## Builds a model for vectorizing the raw data (apply it once on train and once on test) :
* pivot from the initial feature_name:feature_value form to a vector
* handle dummy variables: translate categoric variables into N-1 dummy variables (The model is based on categories in train data)
* handle time-series variables: reduce them in several hard-coded methods
* fill missing values with train data means, and normalize to z-scores with train data std


In [199]:
import pandas as pd
import numpy as np
import pickle
from collections import defaultdict

In [200]:
df = pd.read_csv('../train_data.csv', sep = '|', error_bad_lines=False, index_col=False, dtype='unicode')
df.head()

Unnamed: 0,SubjectID,form_name,feature_name,feature_value,feature_unit,feature_delta
0,533,Demographic,Gender,F,,0.0
1,533,Demographic,Age,65,,0.0
2,533,Demographic,Race,White,,0.0
3,533,ALSHX,onset_delta,-1023,,0.0
4,533,ALSHX,diag_delta,-44,,0.0


# Define all kind of vectorization and aggregation functions

## Global functions
Should receive (df, feature_name) and return a DataFrame with SubjectID as an index and columns for features

### Scalar -> Dummies

In [201]:
def scalar_feature_to_dummies_core(df, feature_metadata):
    my_slice = df[df.feature_name == feature_metadata["feature_name"]]
    my_slice_pivot = pd.pivot_table(my_slice, values = ['feature_value'], index = ['SubjectID'], 
                                columns = ['feature_name'], aggfunc = lambda x:x)
    dum = pd.get_dummies(my_slice_pivot['feature_value'][feature_metadata["feature_name"]])
    return dum

def learn_scalar_feature_to_dummies(df, feature_metadata):
    dum = scalar_feature_to_dummies_core(df, feature_metadata)
    return dum.columns

def apply_scalar_feature_to_dummies(df, feature_metadata):
    dum = scalar_feature_to_dummies_core(df, feature_metadata)
    return dum.reindex(columns = feature_metadata["derived_features"], fill_value=0)   

## Time Series functions
Are invoked per SubjectID and with the valid timeframe data only (<92 days). Should receive a DataFrame with 'feature_value', and 'feature_delta' and return a dict from col_suffix (e.g. "last", "mean", ...) to the value

NOTE: here theres no learned model - we apply the same hard-coded treatment 

### Timeseries -> Slope, %diff, stats

In [202]:
def ts_pct_diff(ts_data, feature_metadata):
    if len(ts_data) < 2:
        return { "pct_diff": None }
    
    ts_data_sorted = ts_data.sort('feature_delta')
    values = ts_data_sorted.feature_value.astype('float')
    time_values = ts_data_sorted.feature_delta.astype('float')

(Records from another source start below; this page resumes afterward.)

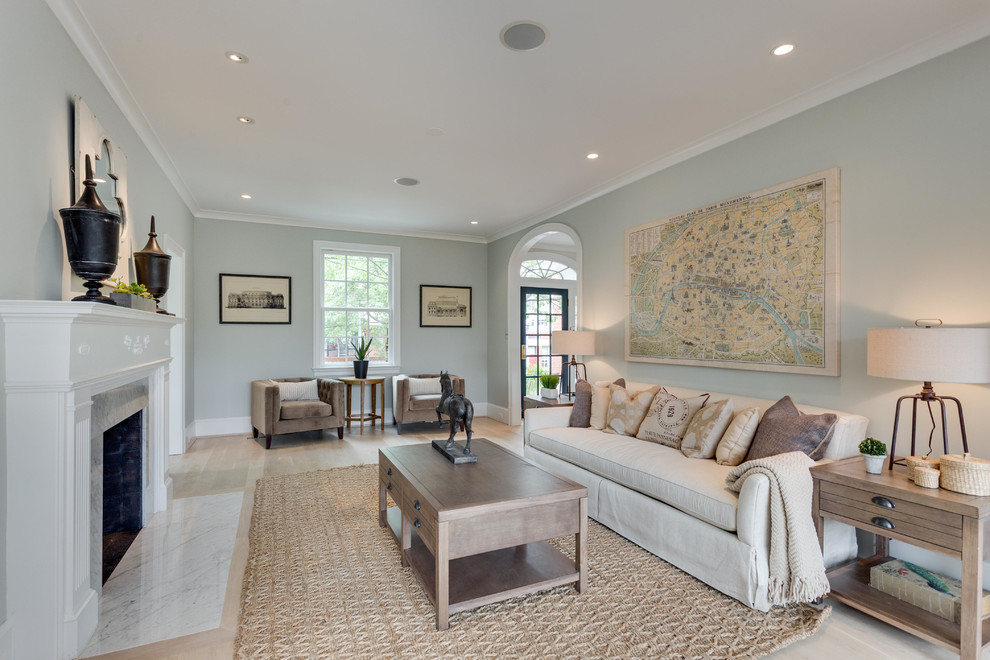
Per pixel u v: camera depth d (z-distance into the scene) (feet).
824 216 8.75
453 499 6.64
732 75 8.37
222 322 18.07
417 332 21.44
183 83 8.61
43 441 5.35
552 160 12.45
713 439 8.85
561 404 13.98
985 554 5.32
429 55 7.77
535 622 6.35
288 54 7.72
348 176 13.74
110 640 5.95
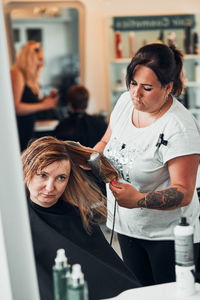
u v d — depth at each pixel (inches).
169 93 78.2
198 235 85.3
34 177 75.8
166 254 84.7
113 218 85.0
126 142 82.4
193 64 179.9
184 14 177.0
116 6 175.5
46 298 72.2
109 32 176.9
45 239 75.8
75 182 79.7
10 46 173.5
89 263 75.9
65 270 61.1
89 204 80.7
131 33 176.9
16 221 54.5
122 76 180.9
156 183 81.4
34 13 173.3
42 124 176.2
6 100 52.1
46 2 172.9
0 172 53.1
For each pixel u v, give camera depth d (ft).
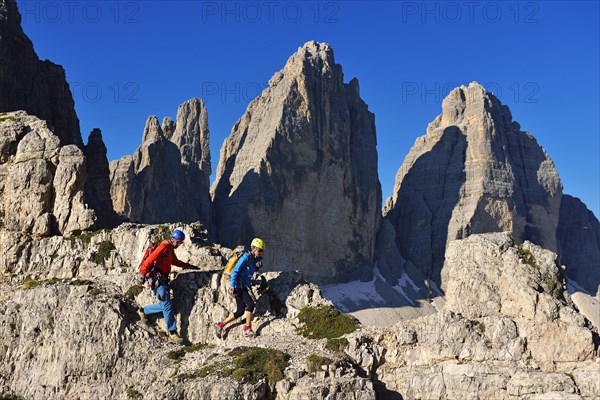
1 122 99.45
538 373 59.21
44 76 255.09
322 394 56.90
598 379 57.11
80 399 67.82
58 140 96.58
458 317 64.13
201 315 72.90
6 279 85.76
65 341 69.87
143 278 72.08
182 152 620.90
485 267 67.51
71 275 84.02
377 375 63.16
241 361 60.70
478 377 60.34
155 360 67.05
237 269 70.13
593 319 609.42
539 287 64.18
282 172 612.70
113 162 501.56
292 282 75.56
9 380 71.46
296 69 652.48
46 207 92.68
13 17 257.55
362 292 623.77
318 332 67.67
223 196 618.85
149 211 499.10
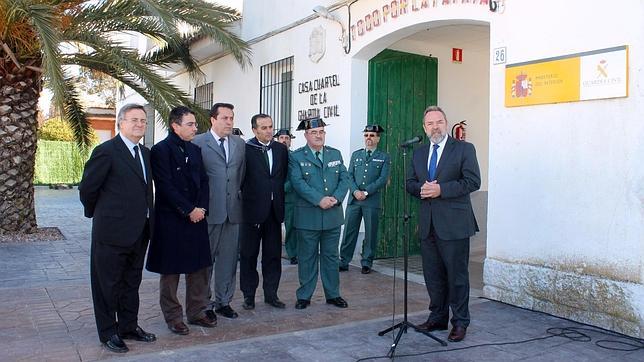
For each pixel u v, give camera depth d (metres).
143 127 4.56
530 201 5.73
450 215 4.84
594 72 5.14
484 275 6.20
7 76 9.93
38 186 26.31
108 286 4.46
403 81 8.76
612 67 5.01
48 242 9.97
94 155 4.41
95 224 4.45
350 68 8.28
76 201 19.55
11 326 5.11
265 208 5.66
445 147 4.95
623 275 4.98
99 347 4.57
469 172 4.83
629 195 4.92
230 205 5.45
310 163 5.84
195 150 5.05
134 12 10.02
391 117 8.66
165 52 12.03
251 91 11.05
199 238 4.97
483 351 4.56
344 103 8.41
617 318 4.99
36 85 10.34
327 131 8.77
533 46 5.68
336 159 5.98
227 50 11.62
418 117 8.92
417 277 7.46
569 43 5.36
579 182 5.30
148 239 4.71
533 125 5.69
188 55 12.20
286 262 8.34
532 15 5.69
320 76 8.95
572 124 5.35
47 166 26.08
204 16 10.24
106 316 4.49
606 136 5.09
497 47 6.04
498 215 6.05
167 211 4.85
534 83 5.64
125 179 4.44
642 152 4.82
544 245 5.60
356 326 5.20
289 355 4.44
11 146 10.13
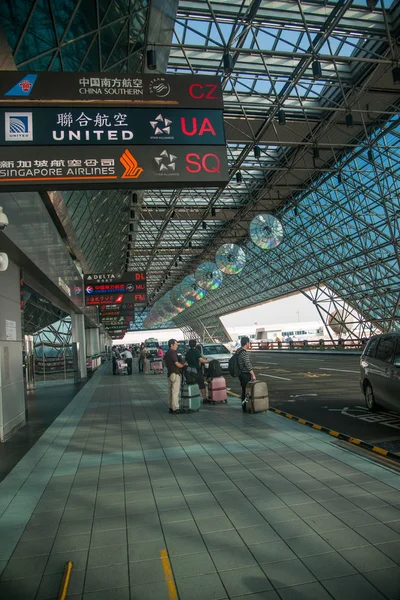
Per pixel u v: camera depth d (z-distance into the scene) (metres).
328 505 4.15
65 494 4.85
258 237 21.00
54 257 13.17
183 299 38.31
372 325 39.34
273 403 11.25
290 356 36.44
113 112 5.96
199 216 39.00
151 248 48.91
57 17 8.80
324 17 16.78
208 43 17.61
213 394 11.28
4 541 3.70
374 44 18.72
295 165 31.23
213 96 6.29
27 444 7.59
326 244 37.59
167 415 9.91
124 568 3.17
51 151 5.70
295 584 2.88
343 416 8.85
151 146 5.99
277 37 16.50
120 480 5.26
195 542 3.53
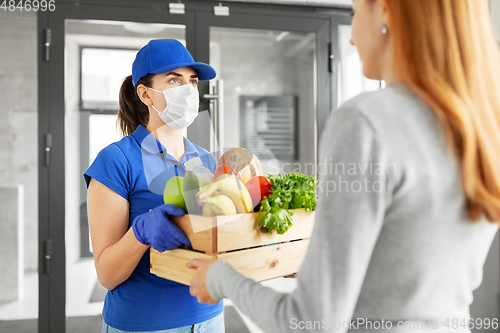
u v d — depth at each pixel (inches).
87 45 96.5
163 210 28.1
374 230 16.6
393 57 18.8
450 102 16.6
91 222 35.7
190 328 37.0
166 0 74.9
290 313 17.1
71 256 83.0
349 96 85.2
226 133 92.7
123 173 36.5
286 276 33.4
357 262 16.2
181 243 27.7
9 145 125.0
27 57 126.5
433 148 17.1
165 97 38.7
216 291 21.9
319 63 81.9
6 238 108.7
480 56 17.6
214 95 76.1
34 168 125.5
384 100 17.7
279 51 92.0
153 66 38.5
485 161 16.9
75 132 99.9
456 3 17.5
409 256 17.4
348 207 16.5
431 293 17.9
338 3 79.9
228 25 77.5
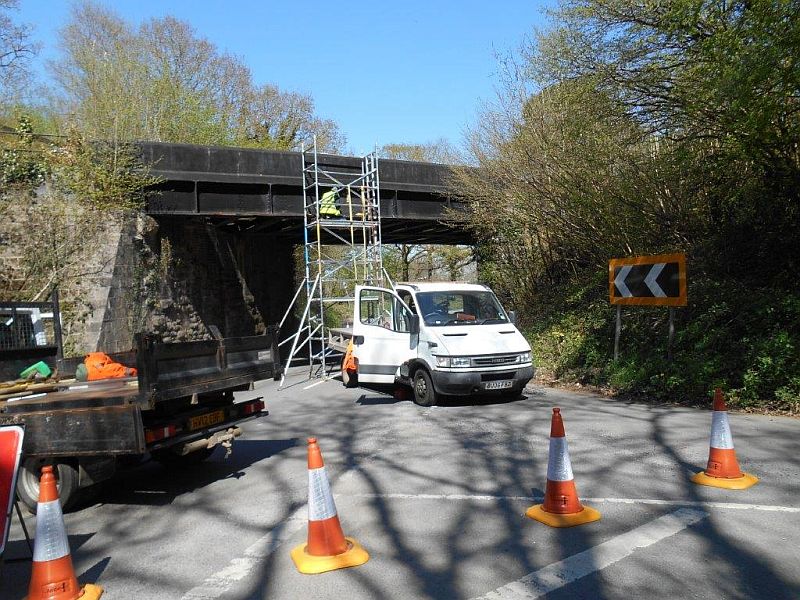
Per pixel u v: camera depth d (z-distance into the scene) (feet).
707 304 41.65
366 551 16.02
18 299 55.21
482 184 68.80
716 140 41.96
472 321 39.17
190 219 70.54
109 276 57.36
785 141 37.04
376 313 42.09
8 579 16.01
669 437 26.68
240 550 16.94
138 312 60.95
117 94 92.53
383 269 65.26
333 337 60.03
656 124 43.29
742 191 44.42
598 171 50.98
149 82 100.17
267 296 92.48
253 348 26.21
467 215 73.36
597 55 42.14
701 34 36.55
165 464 26.81
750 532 16.20
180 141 97.96
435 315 38.70
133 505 21.79
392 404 39.78
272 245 95.09
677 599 12.94
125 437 19.43
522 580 14.12
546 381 47.19
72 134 62.34
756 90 32.40
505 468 23.41
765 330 36.52
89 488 21.18
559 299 62.23
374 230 67.36
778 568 14.14
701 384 35.42
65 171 59.47
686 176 45.32
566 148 53.42
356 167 70.79
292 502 20.93
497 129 64.59
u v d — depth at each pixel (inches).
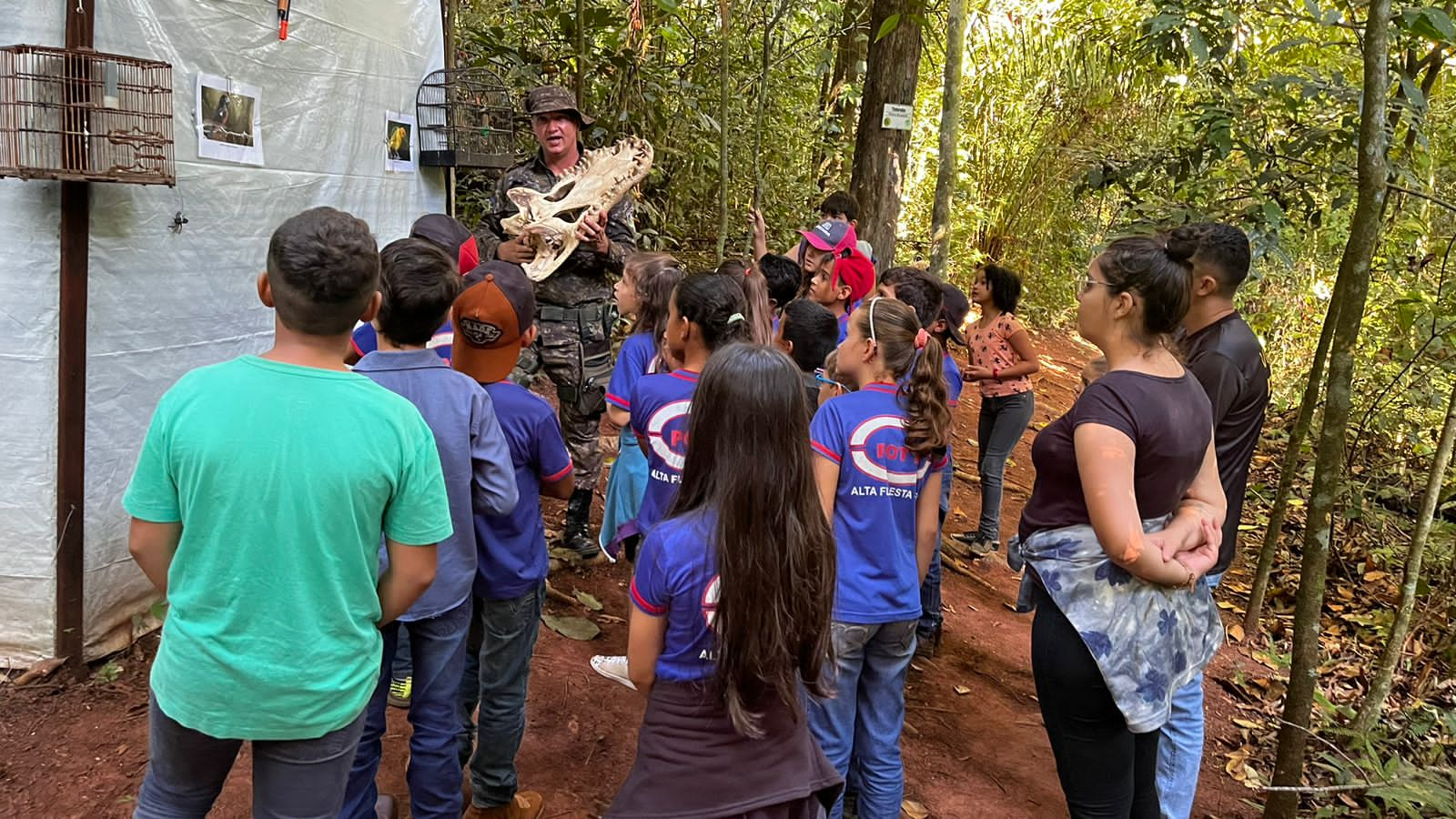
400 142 188.4
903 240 450.0
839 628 97.8
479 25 256.4
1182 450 85.0
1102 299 87.9
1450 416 123.8
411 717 91.0
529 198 151.9
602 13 239.3
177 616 67.1
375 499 68.3
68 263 114.6
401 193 191.8
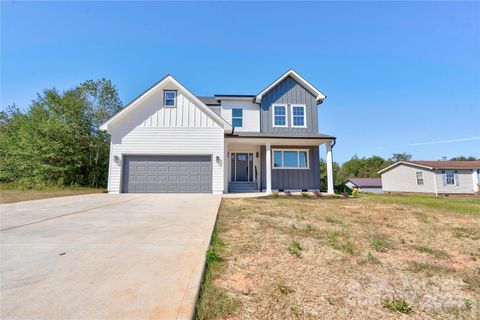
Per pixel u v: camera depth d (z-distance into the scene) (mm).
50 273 2383
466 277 2549
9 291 2010
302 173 13781
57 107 17578
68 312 1705
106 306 1788
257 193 12055
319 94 14383
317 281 2383
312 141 12797
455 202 10625
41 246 3234
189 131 11969
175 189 11625
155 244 3350
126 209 6457
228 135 12633
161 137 11898
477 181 21859
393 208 7527
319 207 7445
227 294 2061
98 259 2771
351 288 2258
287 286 2252
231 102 14594
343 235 4117
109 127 11773
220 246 3348
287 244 3529
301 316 1777
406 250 3424
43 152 15359
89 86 19391
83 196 9812
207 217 5379
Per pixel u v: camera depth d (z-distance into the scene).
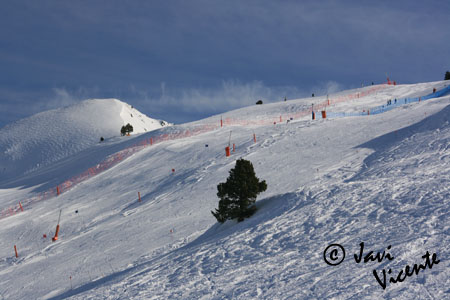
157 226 28.58
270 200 22.48
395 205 14.12
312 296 8.35
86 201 45.31
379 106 66.44
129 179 49.47
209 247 16.41
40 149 140.50
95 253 26.47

    time_diff = time_values.iloc[-1] - time_values.iloc[0]
    val = ( values.iloc[-1] - values.iloc[0] ) / ( values.iloc[0] * time_diff)
    if val == float('inf'):
        return { "pct_diff": None }
    
    return { "pct_diff": val }
    
def ts_stats(ts_data, feature_metadata):
    if len(ts_data) < 1:
        return { "mean": None, "std": None, "median": None }
    
    values = ts_data.feature_value.astype('float')
    return { "mean": values.mean(), "std": values.std(), "median": values.median() }
    
def ts_mean_slope(ts_data, feature_metadata):
    if len(ts_data) < 2:
        return { "mean_slope": None }
    
    ts_data_sorted = ts_data.sort('feature_delta') 
    ts_data_sorted.feature_value = ts_data_sorted.feature_value.astype('float')
    first, others = ts_data_sorted.iloc[0], ts_data_sorted.iloc[1:]
    slopes = [ ( x[1].feature_value - first.feature_value) / ( x[1].feature_delta - first.feature_delta ) for x in others.iterrows() ]
    slopes = [ x for x in slopes if x!=float('inf') ]
    return { "mean_slope": np.mean(slopes) }


## Timeseries -> last value

In [203]:
def ts_last_value(ts_data, feature_metadata):
    if len(ts_data) < 1:
        return { "last": None }
    
    ts_data_sorted = ts_data.sort('feature_delta') 
    return { "last": ts_data_sorted.feature_value.astype('float').iloc[-1] }

In [204]:
def ts_last_boolean(ts_data, feature_metadata):
    if len(ts_data) < 1:
        return { "last": None }
    val_str = str(ts_data.feature_value.iloc[-1]).lower()
    if val_str == 'y' or val_str == 'true':
        val = 1
    else:
        val = 0
    return { "last": val }
    

# Build metadata: assign features to vectorizing functions
funcs_to_features arrays define pairs of funcs (can be a list of functions or a single one) and features that should get these functions calculated. Overlapping is allowed.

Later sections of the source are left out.